■ **Required action**
A stretch of the entries below is to be set down exactly, running from the line with "[227,197,264,209] three ->" through the line with "(Malay -> [94,369,491,389]", both included, and no other line.

■ **Input data**
^^^^^^^^^^^^^^^^

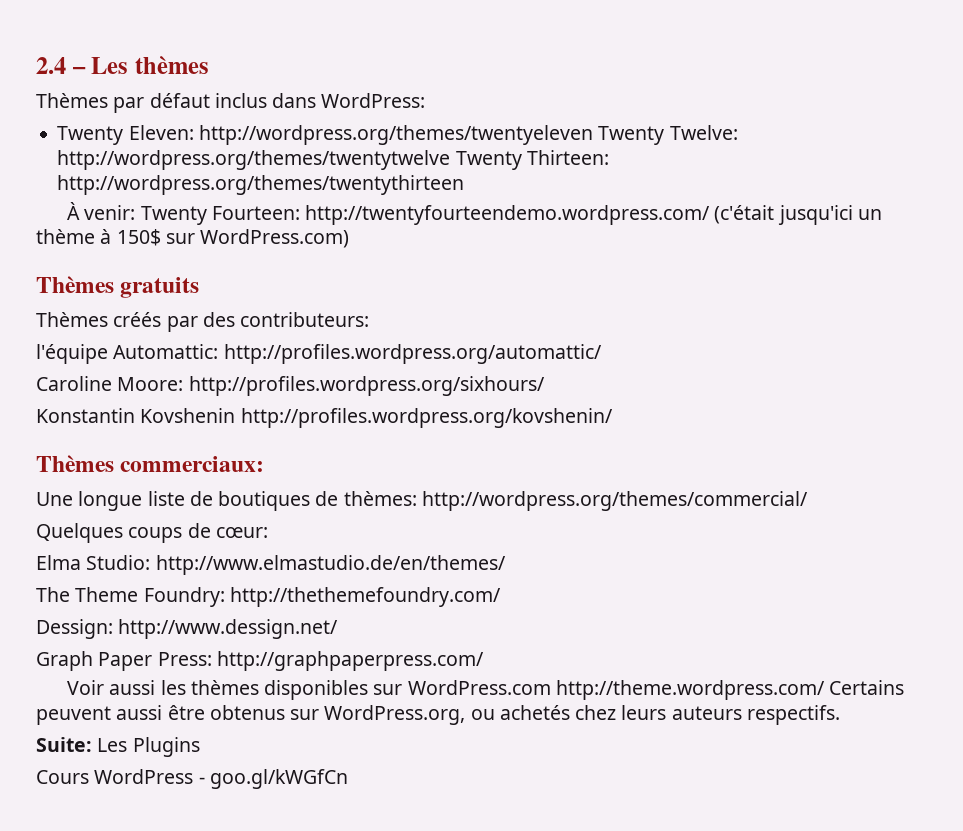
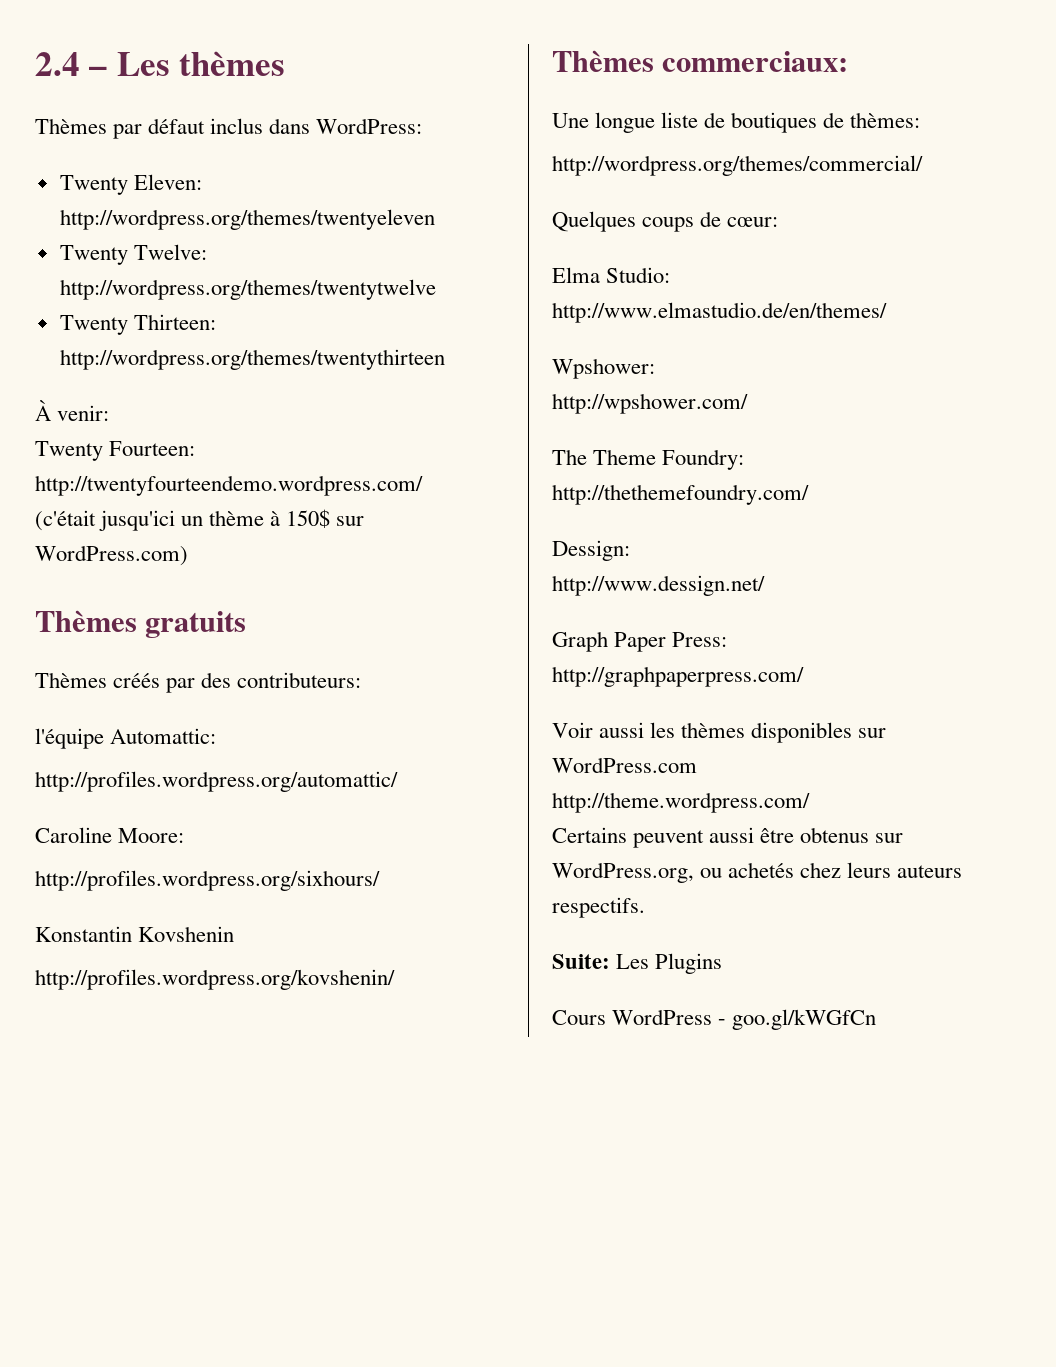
(593, 135) none -> (435, 219) //
(451, 160) none -> (436, 289) //
(136, 212) none -> (110, 413) //
(711, 215) none -> (423, 485) //
(219, 351) none -> (217, 736) //
(184, 384) none -> (185, 835) //
(236, 415) none -> (235, 934) //
(417, 498) none -> (921, 120) //
(151, 562) none -> (671, 275) //
(506, 565) none -> [552,358,655,379] [552,393,748,414] // Wpshower: // http://wpshower.com/
(225, 597) none -> (745, 459) //
(113, 629) none -> (630, 550) //
(212, 659) none -> (728, 639) //
(551, 687) none -> (697, 765) //
(825, 690) none -> (810, 802) //

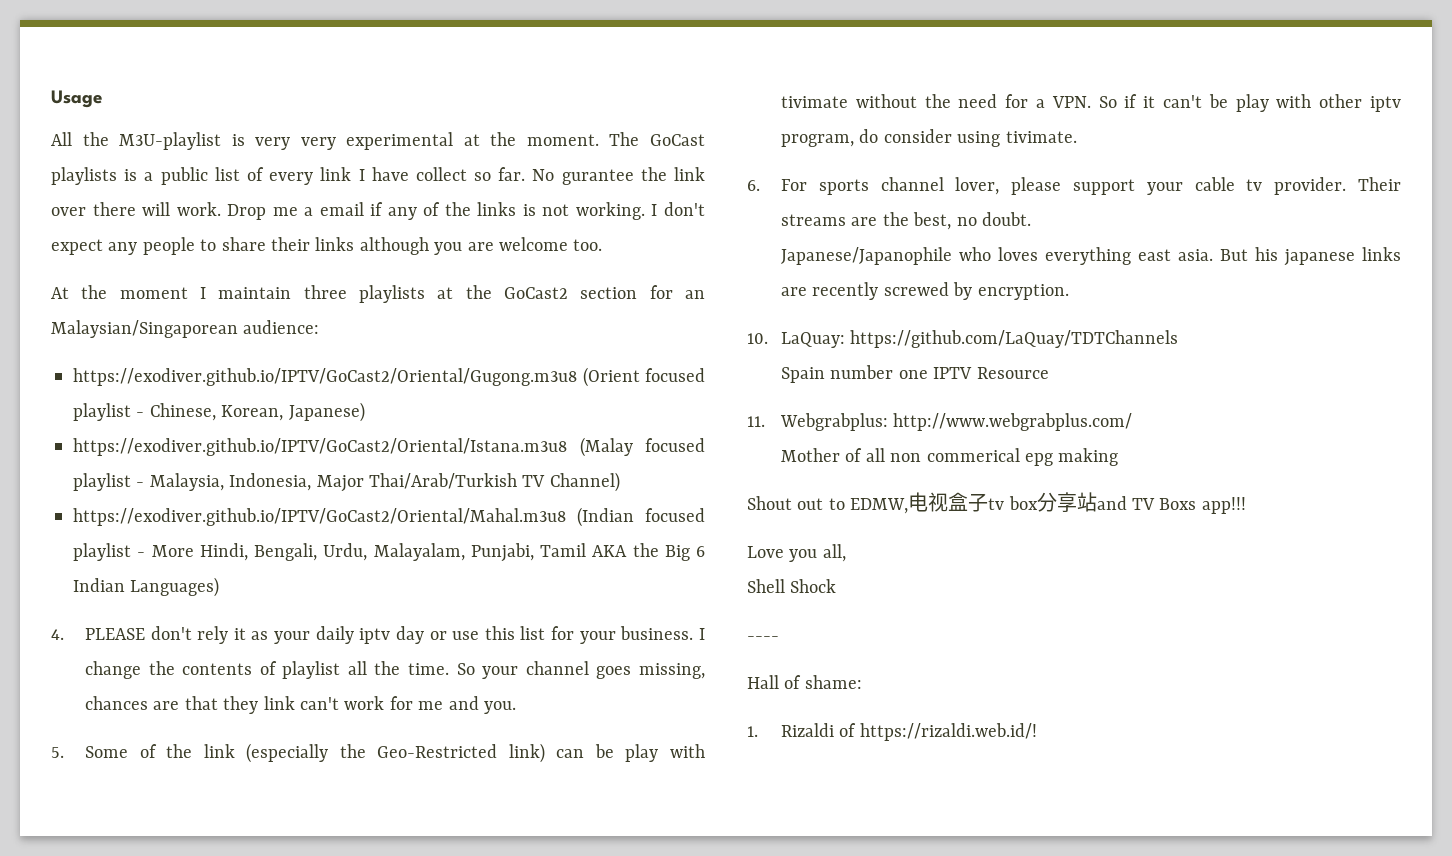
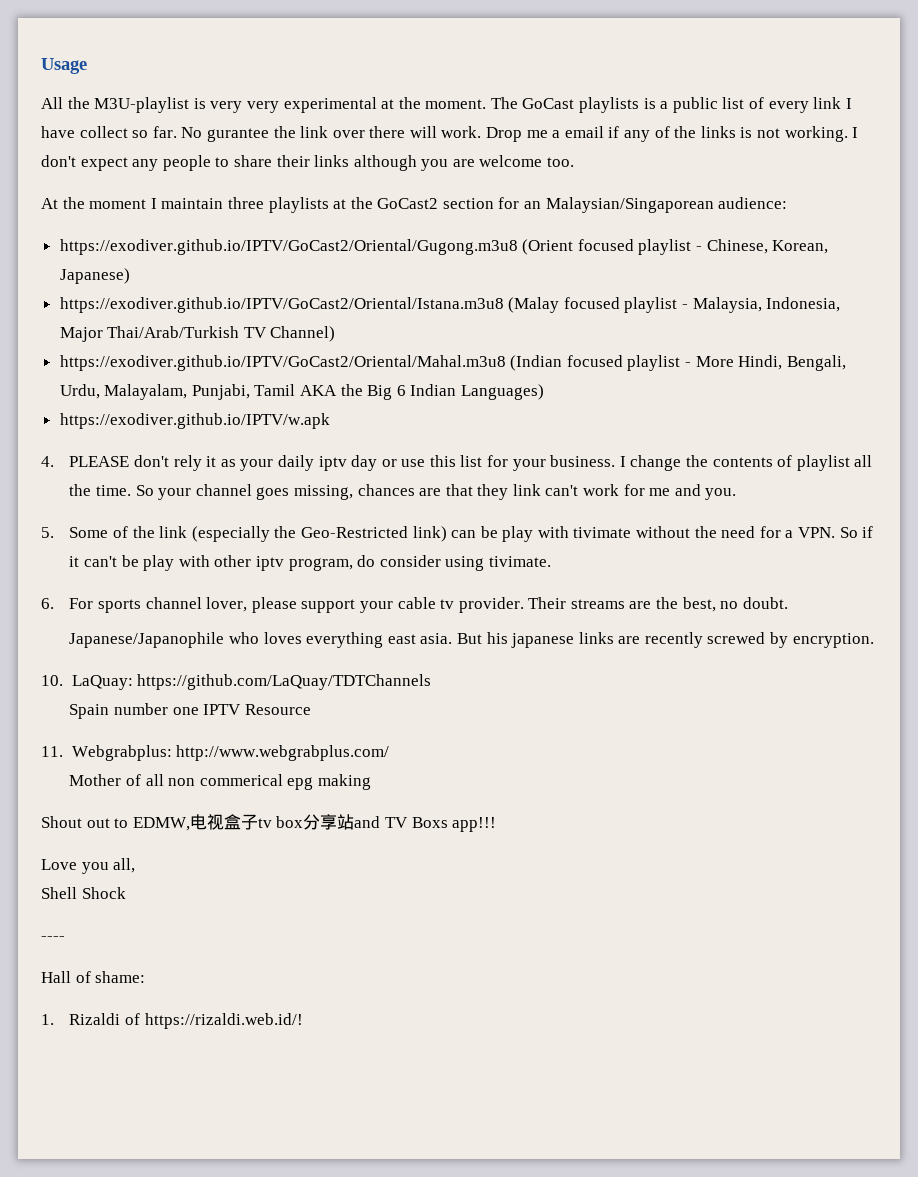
(220, 587) none -> [59,413,330,429] // https://exodiver.github.io/IPTV/w.apk

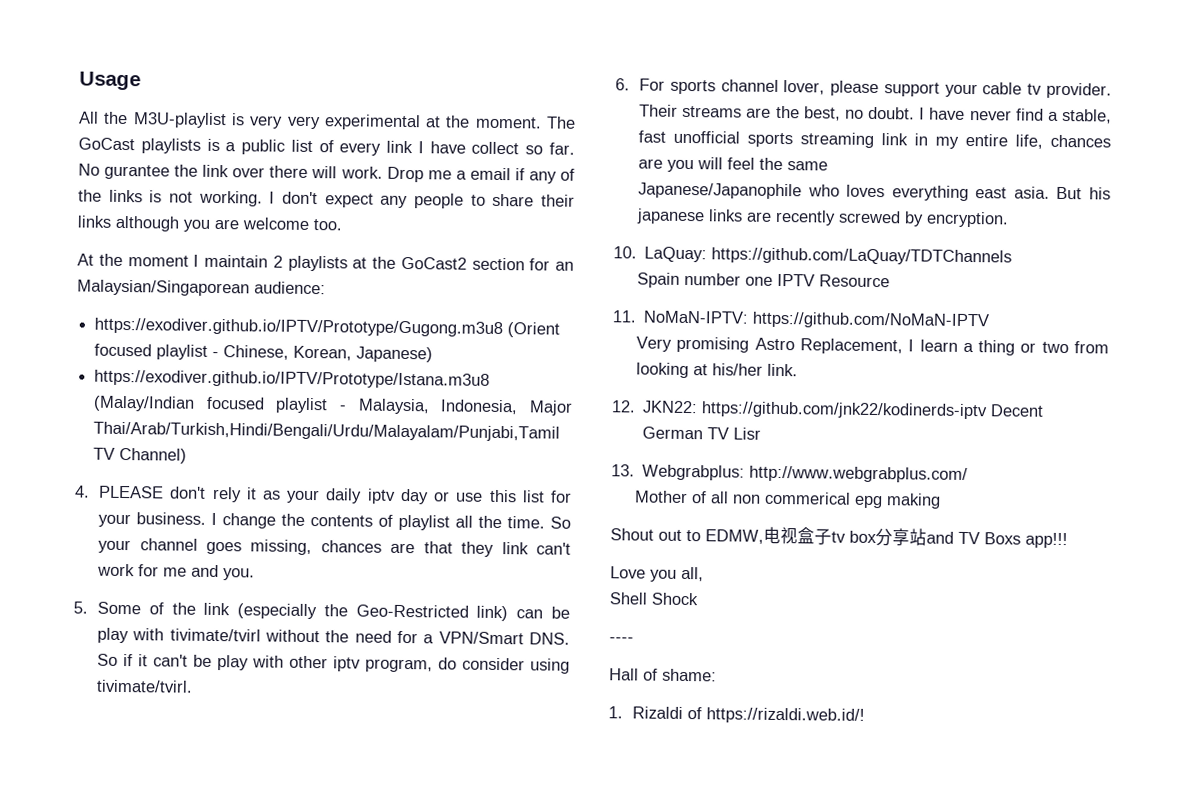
[227,197,264,209] three -> [272,255,283,268] 2
[59,239,518,255] https://exodiver.github.io/IPTV/GoCast2/Oriental/Gugong.m3u8 -> [94,317,504,338] https://exodiver.github.io/IPTV/Prototype/Gugong.m3u8
[59,297,560,313] https://exodiver.github.io/IPTV/GoCast2/Oriental/Istana.m3u8 (Malay -> [94,369,491,389] [93,395,196,412] https://exodiver.github.io/IPTV/Prototype/Istana.m3u8 (Malay/Indian
[107,326,240,338] Thai/Arab/Turkish -> [93,421,561,442] Thai/Arab/Turkish,Hindi/Bengali/Urdu/Malayalam/Punjabi,Tamil
[59,355,846,371] [59,384,545,400] [59,413,330,429] // https://exodiver.github.io/IPTV/GoCast2/Oriental/Mahal.m3u8 (Indian focused playlist - More Hindi, Bengali, Urdu, Malayalam, Punjabi, Tamil AKA the Big 6 Indian Languages) // https://exodiver.github.io/IPTV/w.apk -> (188, 455) none
[573,527,632,538] tivimate -> [169,628,261,642] tivimate/tvirl
[797,527,835,538] VPN. -> [438,631,571,645] VPN/Smart DNS.
[488,556,551,567] tivimate. -> [96,679,194,693] tivimate/tvirl.
(788, 603) none -> [919,107,1113,124] [638,130,1111,149] [638,157,829,173] I have never find a stable, fast unofficial sports streaming link in my entire life, chances are you will feel the same
(63, 751) none -> [643,310,990,330] [636,336,1109,356] [636,362,799,379] [611,400,1045,420] [642,426,762,440] [611,464,635,477] NoMaN-IPTV: https://github.com/NoMaN-IPTV // Very promising Astro Replacement, I learn a thing or two from looking at his/her link. // 12. JKN22: https://github.com/jnk22/kodinerds-iptv Decent German TV Lisr // 13.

^^^^^^^^^^^^^^^^

■ **Exercise output**
[227,197,264,209] three -> [272,255,283,268] 2
[59,239,518,255] https://exodiver.github.io/IPTV/GoCast2/Oriental/Gugong.m3u8 -> [94,317,504,338] https://exodiver.github.io/IPTV/Prototype/Gugong.m3u8
[59,297,560,313] https://exodiver.github.io/IPTV/GoCast2/Oriental/Istana.m3u8 (Malay -> [94,369,491,389] [93,395,196,412] https://exodiver.github.io/IPTV/Prototype/Istana.m3u8 (Malay/Indian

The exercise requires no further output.